Borders Takes Aim at Teens

If you’ve been reading my blog long then you know my list of woes when it comes to Borders (my local shop, at least).   From booksellers refusing to sell specific books to my students to the store not carrying highly popular books and never offering to special order them for customers.  Plus, I can NEVER find anything in that store because the middle grade books are divided into ridiculous categories.  However, I am excited to hear that the company is creating a new teen section.  

The Borders Ink shops, which will stock graphic novels, fantasy and young-adult titles together, are expected to be available in 80% to 90% of the 513 superstores Borders operates nationwide by the end of August. Some have already opened in Michigan.

There is a picture in the Wall Street Journal and it looks great!  Kids loving having a space of their own so I think this will be a big hit.  I don’t love the fact that they will be selling “toys”, too (reminds me of the Scholastic book clubs and their non-book items), but anything related to reading and making reading cool works for me!

I’ll be sure to check out the new section when my local store gets one.  What about you?

My Problems with Borders Bookstores

Last year, a Borders store opened up down the street.  Since then, I have had a few complaints from my students about them (see here and here).  But today, two of my students brought up separate events they had experienced at our local Borders which annoyed me a little.  Obviously, as a passionate language arts teacher I work extremely hard at getting my students to become readers (and hopefully lifelong readers).  So it really irks me when a sales associate who does not know my students makes a judgement about their reading. 

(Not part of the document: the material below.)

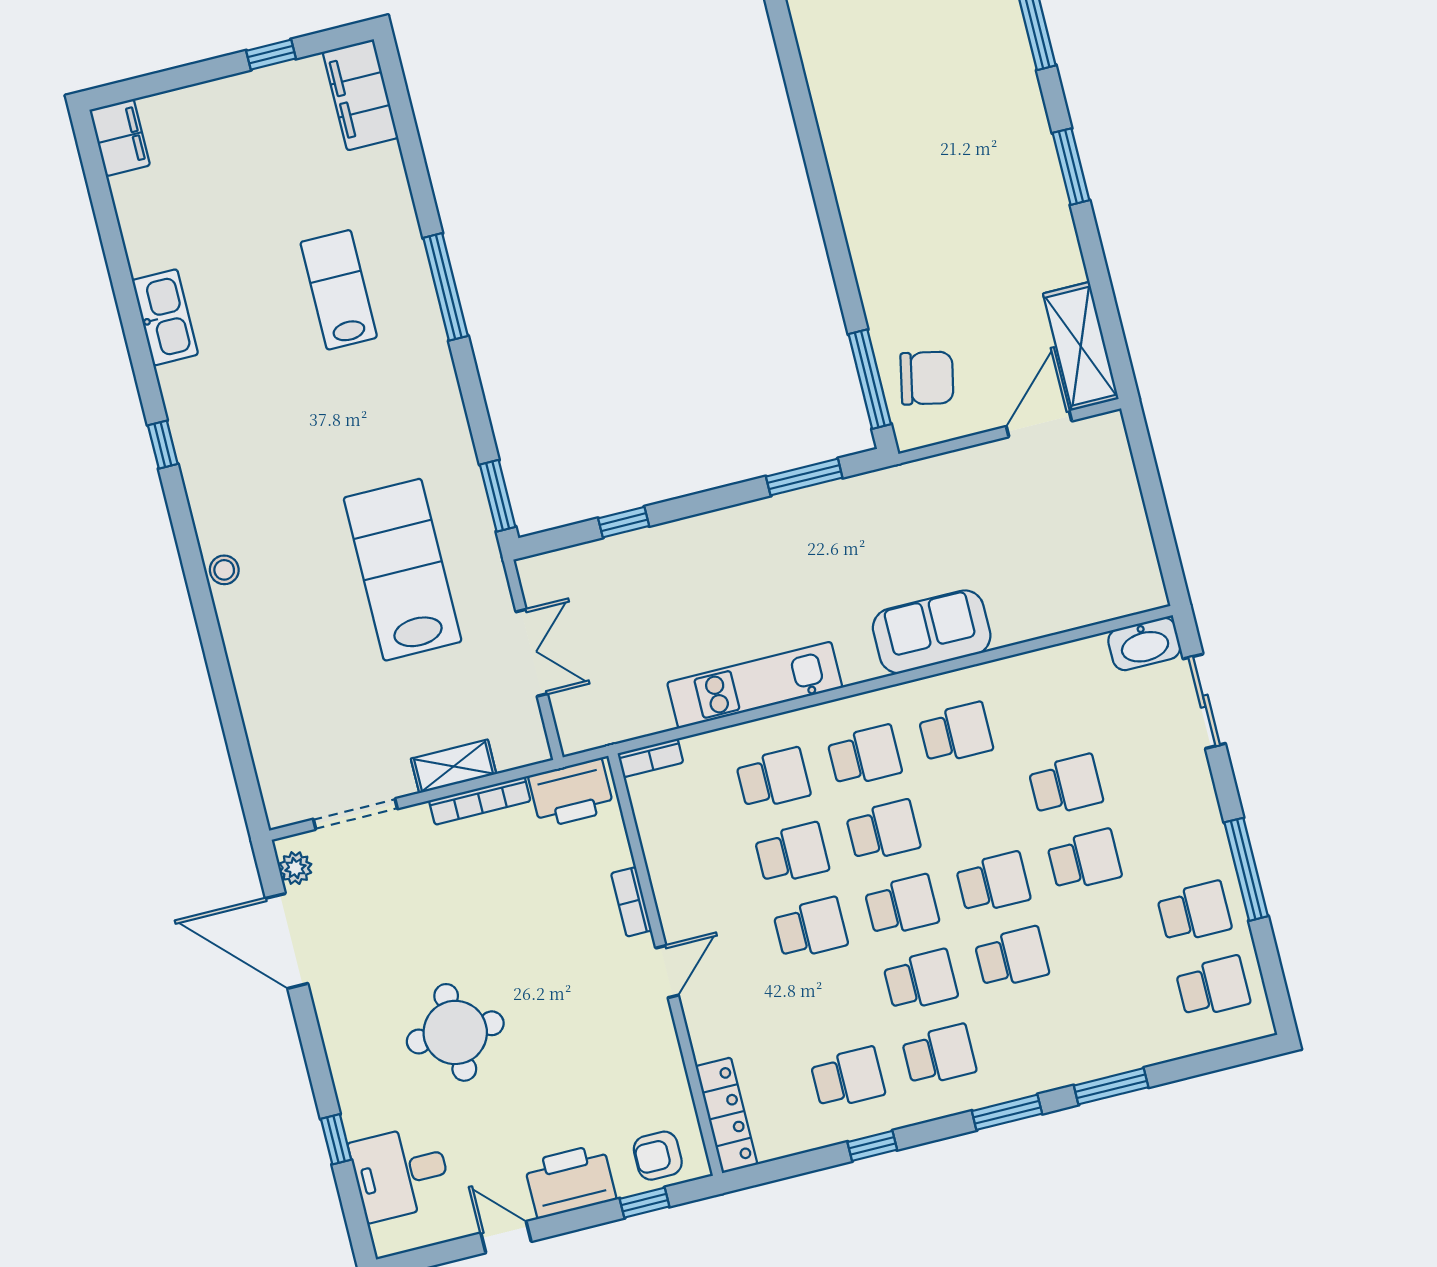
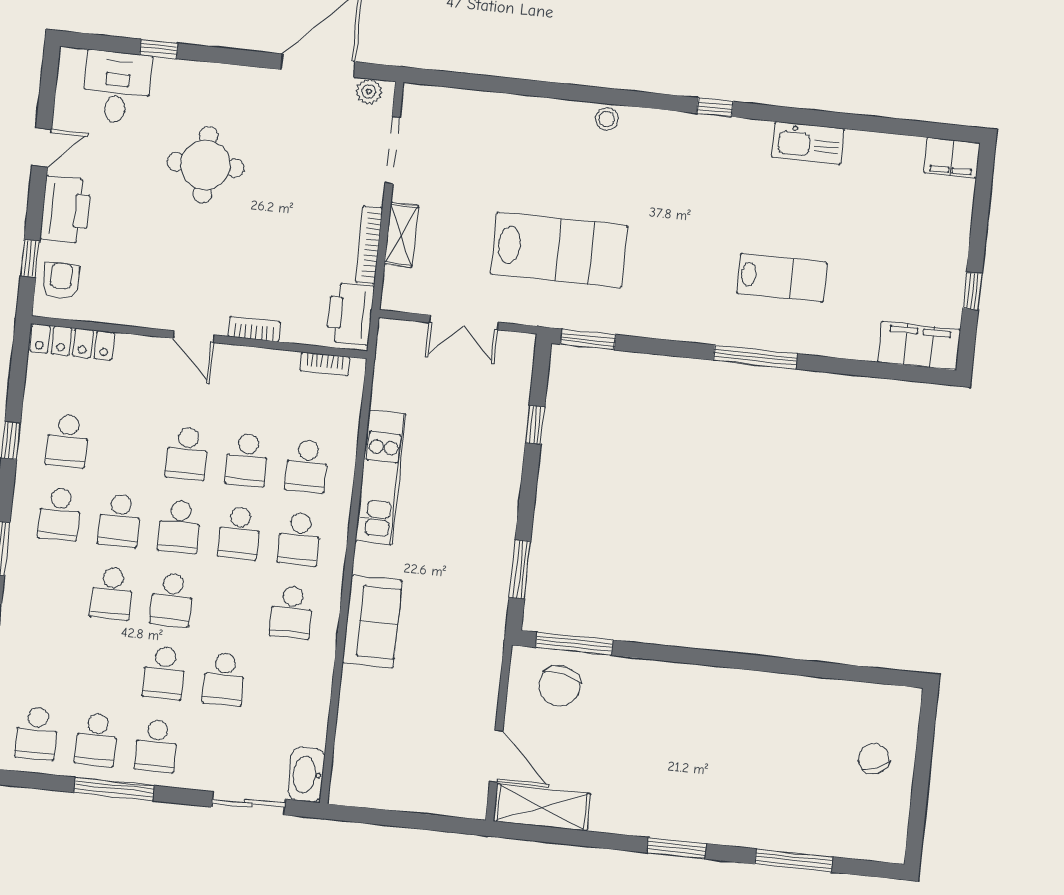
bookcase: (650, 758) -> (325, 364), moved, turned -90
school desk: (1176, 837) -> (156, 746), added

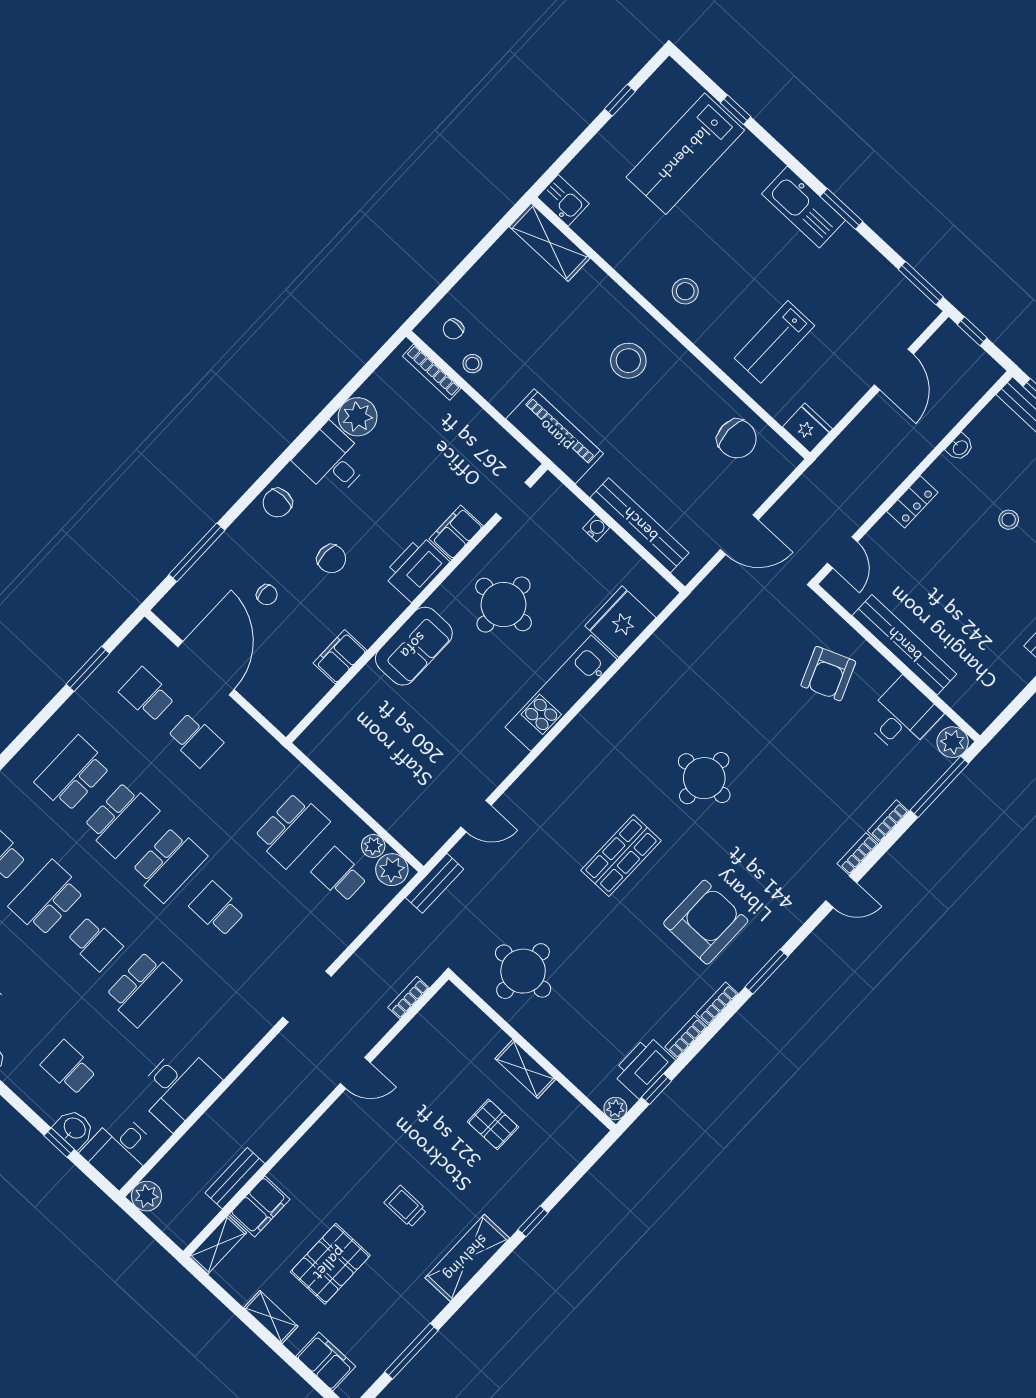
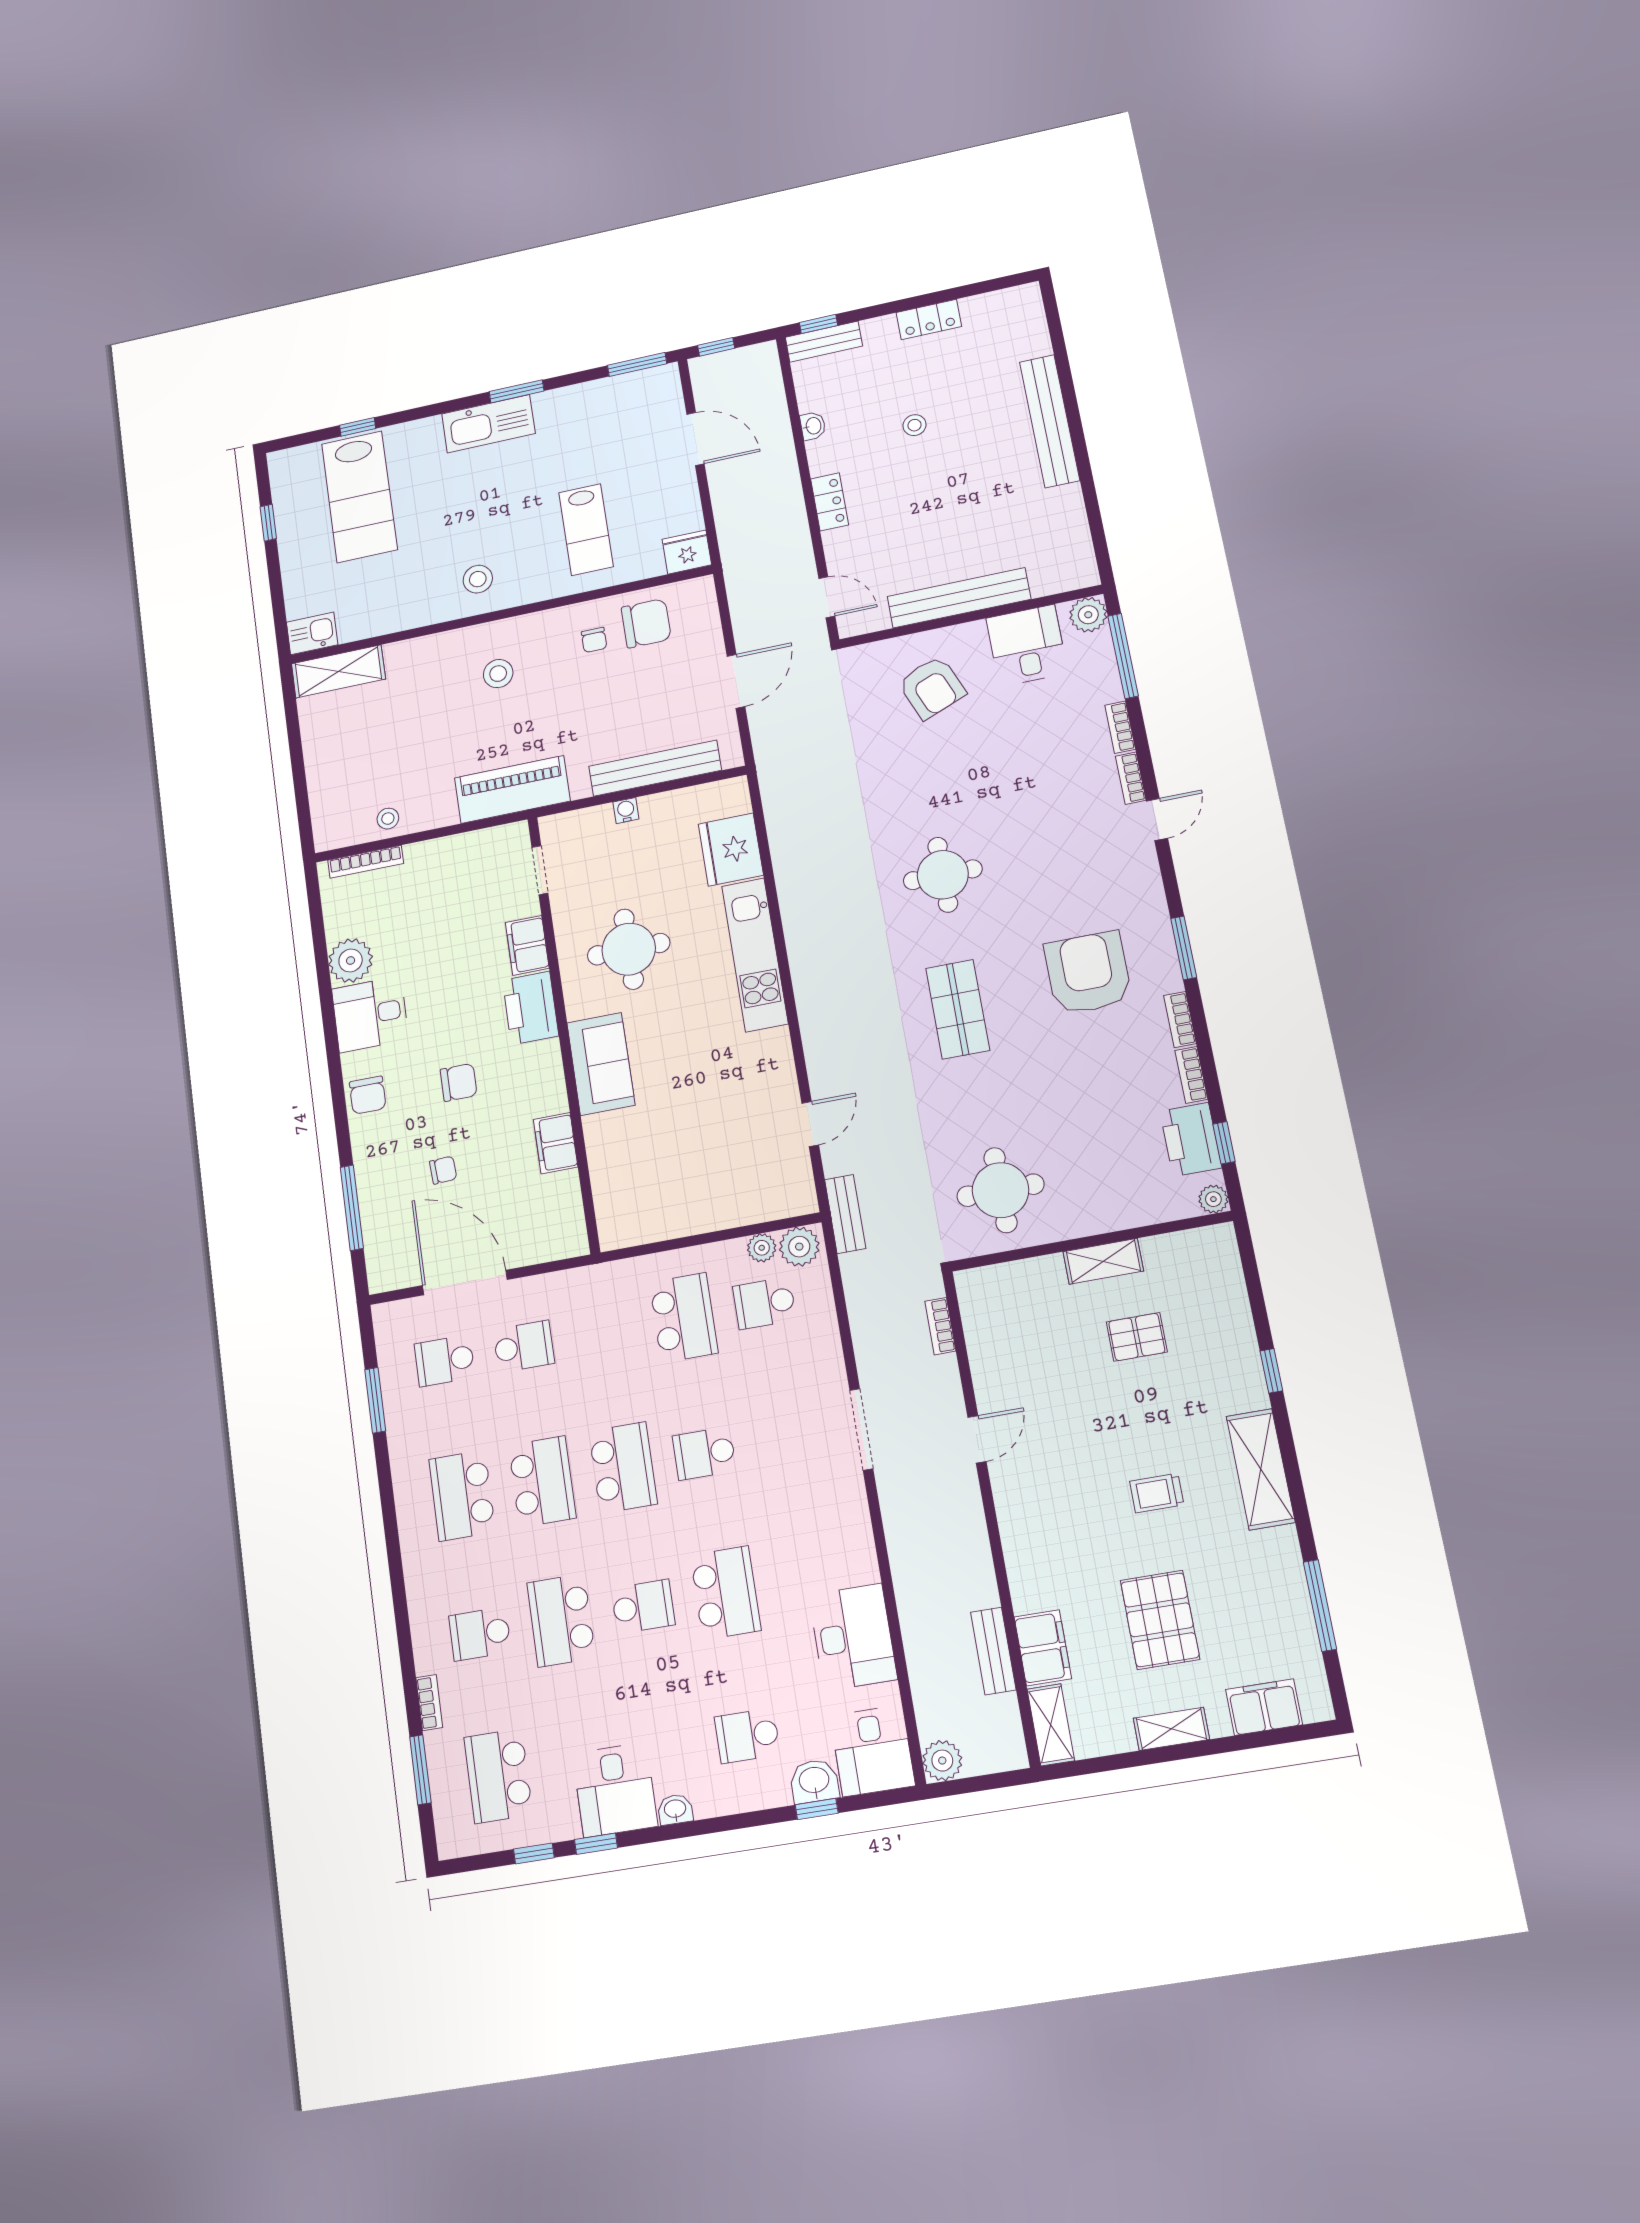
chair: (453, 329) -> (594, 640), moved
stool: (628, 361) -> (498, 674), width x0.73, depth x0.73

Case in point #1- One of my students is  having a hard time finding books that she likes.  We have been working very hard and she is being a really good sport about finding books and giving them a try.  She just hasn’t found that spark or connection yet.  Recently she went to Borders in search of some books, hoping to find that perfect book.  Apparently, a sales associate approached her and began giving some suggestions.  In theory, I LOVE this idea.  Unfortunately, it didn’t really work out for her.  When my student got up the nerve to say that she was interested in reading Twilight , the associate said no! According to my student, the associate said, “That’s not an appropriate book for you. That’s a book for girls who like romance. Why don’t you try and read that in a few years?”

Excuse me!? First of all, my student had her mother with her. I support telling the mother what the book is about, letting her make the final choice. But what right does a bookseller have to tell a tween that she shouldn’t read a book sold in the YA department? There is no sex, no cursing, and by all accounts Meyers wrote a pretty tame book by YA standards. And if a 12 year old wants to read a book, why discourage her?! My student was so upset she left without any books at all. The bookseller made her feel like she wasn’t mature enough to choose her own books. UGH.

 

Case in point #2- A different student is flying through the Cirque Du Freak series.  He is thrilled about the upcoming movie and comes in everyday to share news and tidbits with me.  I only have the first four books in the series in my classroom library, so he went to Borders to purchase the remaining 12 books.  When he couldn’t find them on the shelf, he asked for help from a sales associate.  The associate checked the computer and then told he, “No one reads those books so we don’t stock them.  We stock books that sell well and no one is interested in those”.  When he protested and explained that the movie would be coming out in 2009 and that a lot of kids in his class love them, the associate responded that the movie wasn’t going to do well and then turned away!  No offer to special order them, nothing!  Can you imagine?!  Who says that to a teenage boy who is reading?  And requesting books!  At a bookstore!

So he went to Barnes and Noble, who apologized that they were sold out and immediately placed a special order for him.  

 

It’s things like this that only further discourage tweens/teens from reading.  And it’s why I wish we had independent bookstores around here!